▶ **Excerpted text**:
FLAVOURS

Stroll through the markets, admire a display of spices or pastries, taste the countless varieties of bread, take a seat in one of the small restaurants of the traditional districts or in a rising star of Tunisian gastronomy… you will soon find that in Tunisia, the pleasures of the palate are a priority!


Local ingredients

Olive tree and vine, chili pepper and date-palm, watermelon and pomegranate, lamb and grouper… the Tunisian harvest is bountiful and will delight gourmets. 
Tunisia is classed amongst the best producers of olive oil in the world. Olive trees are found everywhere, from the mountains of the northwest to the pre-Saharan regions. 
Olive oil is an indispensable ingredient in Tunisian cuisine. Try it alone with bread, or accompanied with a little harissa: this spicy garnish made from garlic and dried chili pepper is a feast for the tastebuds!
Hot or sweet peppers make an appearance in many other dishes. Grilled with a little tomato then relieved of its skin and seeds, crushed, seasoned and finished with a drizzle of olive oil: you have mechouia, a delicious salad side dish. 
The Bedouin shepherds herds of sheep provide rich meat. The fishing harbours, all the treasures of the Mediterranean: grouper, sea bream, sea bass, octopus, cuttlefish and squid. 
Taste an incredible variety of fruits, no matter the season. In winter, the dates from the southern oases and the many kinds of orange both sweet and sour, bergamot, clementine, mandarin… In summer, white or yellow melons, sweet and refreshing watermelons, as well as figs and succulent grapes. In autumn, pomegranates. In spring, apricots or mulberries…
Enough to convince you that Tunisia is full of flavour!


A thousand and one couscous
A generous helping of fragrant and spiced semolina, garnished with pieces of meat, squash, cabbage, carrot and chickpeas: who hasn’t heard of couscous? This very old Berber dish is always served at family reunions and special occasions, in the city just as in the countryside. 
In reality there is not a single couscous but an infinite variety of recipes. On the coast, meat is readily replaced by fish. On the islands of Kerkennah, they prepare a couscous with stuffed squid. In Cape Bon, a region known for its growing prowess, the dish is particularly rich in vegetables: courgettes, peppers, beans, turnips… In the Saharan south, the speciality is barkoukech, a couscous with coarse grains garnished with meat and small dried fish. 
In several regions, a savoury-sweet couscous is served to celebrate the Muslim New Year (Ras el-Am). It is garnished with dried meat, boiled eggs, raisins, dates and sometimes even sweets: the pleasant sweet flavours are a good omen for the year to come. 
Only a few restaurants serve quality couscous because the dish demands many hours of preparation. No matter what, every Tunisian will tell you: the best couscous their mother’s!
Some Tunisian classics
Egg brik, complet poisson, mloukhiya, Tunisian tajine, chorba frik… discover the variety of Tunisian cuisine through five specialities. 

Egg brik: it’s a kind of thin pastry, crisp and golden, folded in two, enclosing a soft cooked egg and herbs. Sheets of homemade “brik” pastry are thicker and tastier than industrially made sheets, and can be bought in the markets. As the name suggests (derived from the Turkish börek), it has Ottoman origins.

▶ **Instructions**:
a: Restate as a bulleted list the paragraph of the Tunisian cuisine text that begins "In reality there is not a single couscous", keeping its main facts.
b: Transcribe the part of the Tunisian cuisine text from "In reality there" to "year to come.".

▶ **Record extracts**:

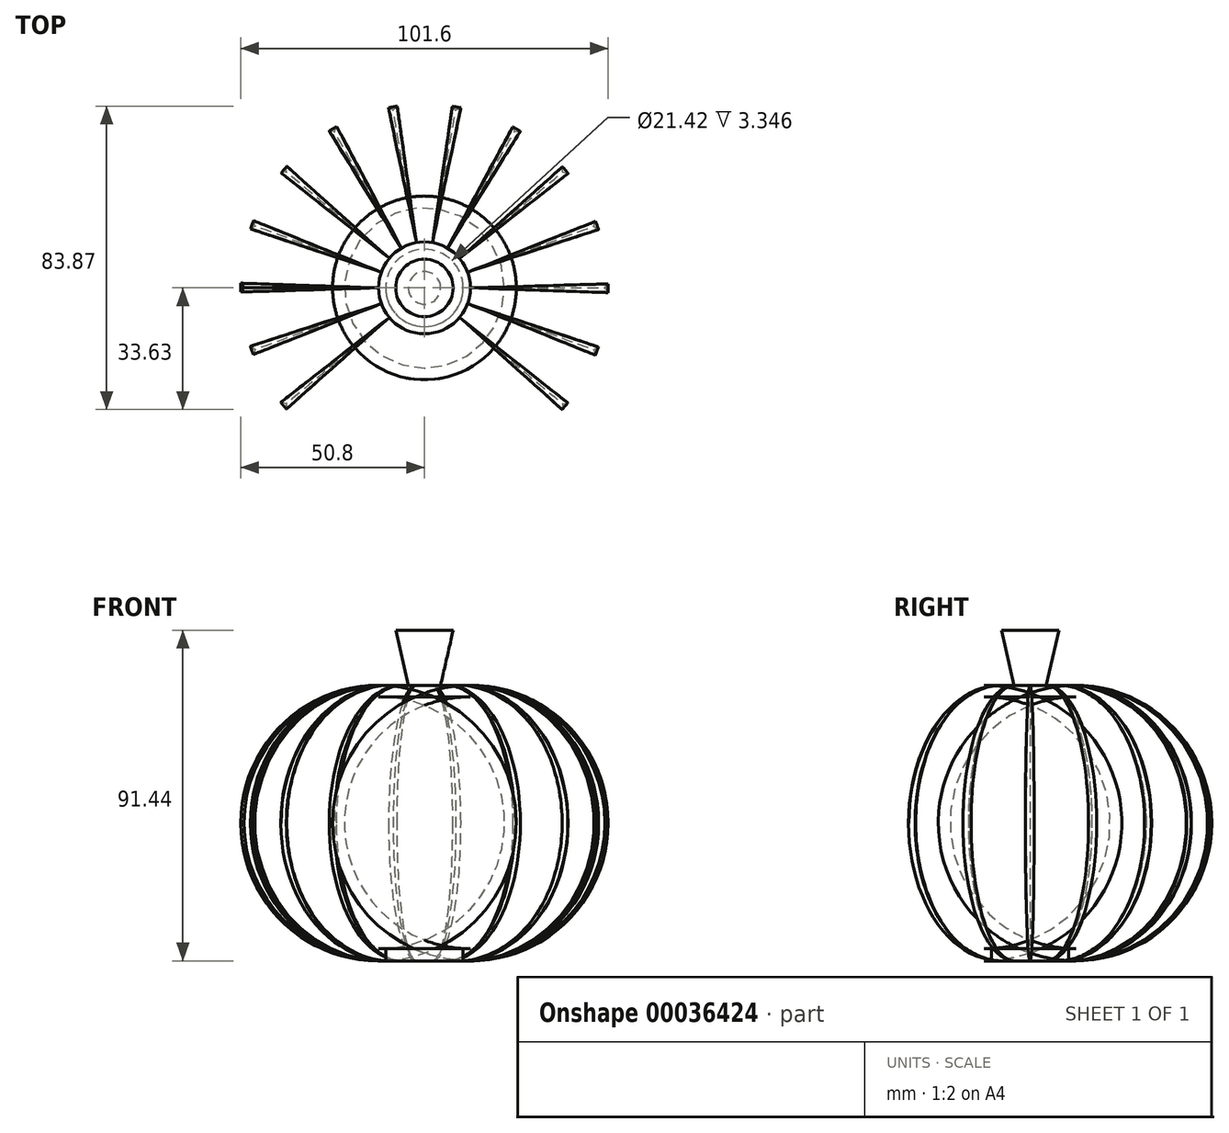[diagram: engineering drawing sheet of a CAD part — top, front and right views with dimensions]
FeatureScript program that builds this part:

---

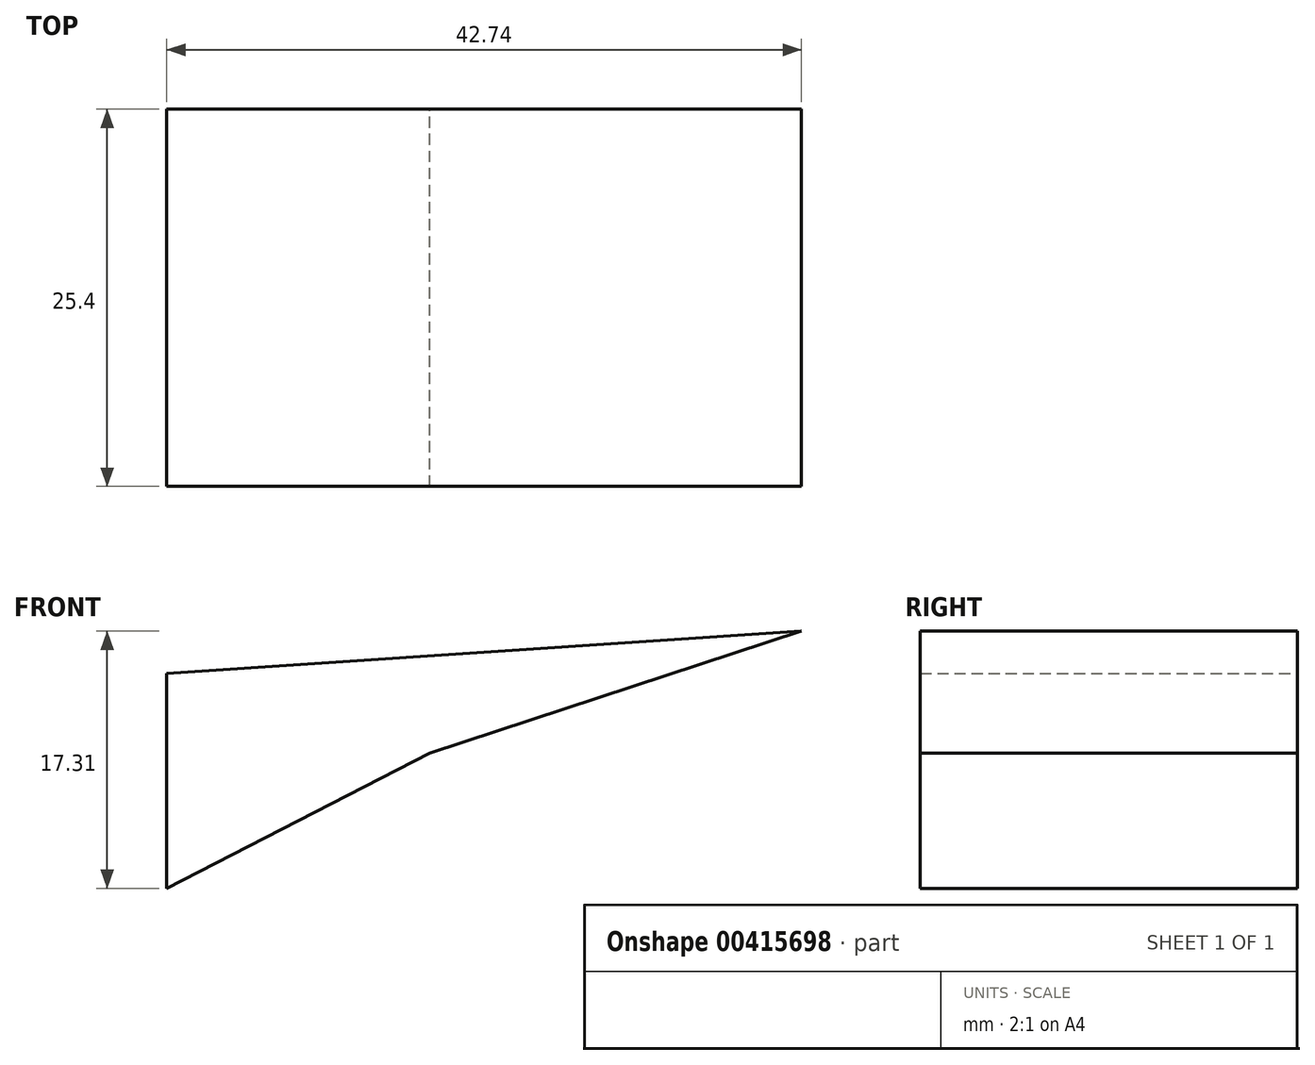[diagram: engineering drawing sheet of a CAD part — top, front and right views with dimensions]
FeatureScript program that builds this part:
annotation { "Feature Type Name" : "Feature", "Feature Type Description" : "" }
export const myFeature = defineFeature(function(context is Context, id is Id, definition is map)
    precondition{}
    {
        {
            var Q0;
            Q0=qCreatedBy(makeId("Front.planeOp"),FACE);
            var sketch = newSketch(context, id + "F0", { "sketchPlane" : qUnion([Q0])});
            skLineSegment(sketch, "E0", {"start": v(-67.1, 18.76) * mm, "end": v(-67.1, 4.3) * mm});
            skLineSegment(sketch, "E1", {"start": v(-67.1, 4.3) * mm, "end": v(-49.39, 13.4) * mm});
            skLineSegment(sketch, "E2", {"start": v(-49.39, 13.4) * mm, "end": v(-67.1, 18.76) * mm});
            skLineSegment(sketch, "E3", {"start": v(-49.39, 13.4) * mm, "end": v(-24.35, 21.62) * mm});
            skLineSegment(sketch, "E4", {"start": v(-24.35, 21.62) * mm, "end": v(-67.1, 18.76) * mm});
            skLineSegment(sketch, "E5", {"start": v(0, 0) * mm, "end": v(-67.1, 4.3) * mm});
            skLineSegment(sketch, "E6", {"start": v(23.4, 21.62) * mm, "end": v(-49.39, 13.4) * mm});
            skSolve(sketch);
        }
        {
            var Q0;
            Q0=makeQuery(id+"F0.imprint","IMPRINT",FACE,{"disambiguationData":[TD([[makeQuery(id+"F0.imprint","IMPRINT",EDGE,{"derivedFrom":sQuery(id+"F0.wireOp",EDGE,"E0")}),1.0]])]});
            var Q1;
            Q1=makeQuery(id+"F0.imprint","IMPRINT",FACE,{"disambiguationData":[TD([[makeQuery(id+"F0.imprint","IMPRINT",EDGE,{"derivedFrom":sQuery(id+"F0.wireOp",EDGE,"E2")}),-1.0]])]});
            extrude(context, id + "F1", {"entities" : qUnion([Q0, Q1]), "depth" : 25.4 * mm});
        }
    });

▶ **Answer list**:
a:
- Couscous has no single recipe but countless variations.
- Coast: fish often replaces meat.
- Kerkennah islands: couscous is made with stuffed squid.
- Cape Bon, known for its growing prowess: the dish is especially rich in vegetables such as courgettes, peppers, beans and turnips.
- Saharan south: the specialty is barkoukech, a coarse-grain couscous garnished with meat and small dried fish.

b:
In reality there is not a single couscous but an infinite variety of recipes. On the coast, meat is readily replaced by fish. On the islands of Kerkennah, they prepare a couscous with stuffed squid. In Cape Bon, a region known for its growing prowess, the dish is particularly rich in vegetables: courgettes, peppers, beans, turnips… In the Saharan south, the speciality is barkoukech, a couscous with coarse grains garnished with meat and small dried fish. 
In several regions, a savoury-sweet couscous is served to celebrate the Muslim New Year (Ras el-Am). It is garnished with dried meat, boiled eggs, raisins, dates and sometimes even sweets: the pleasant sweet flavours are a good omen for the year to come.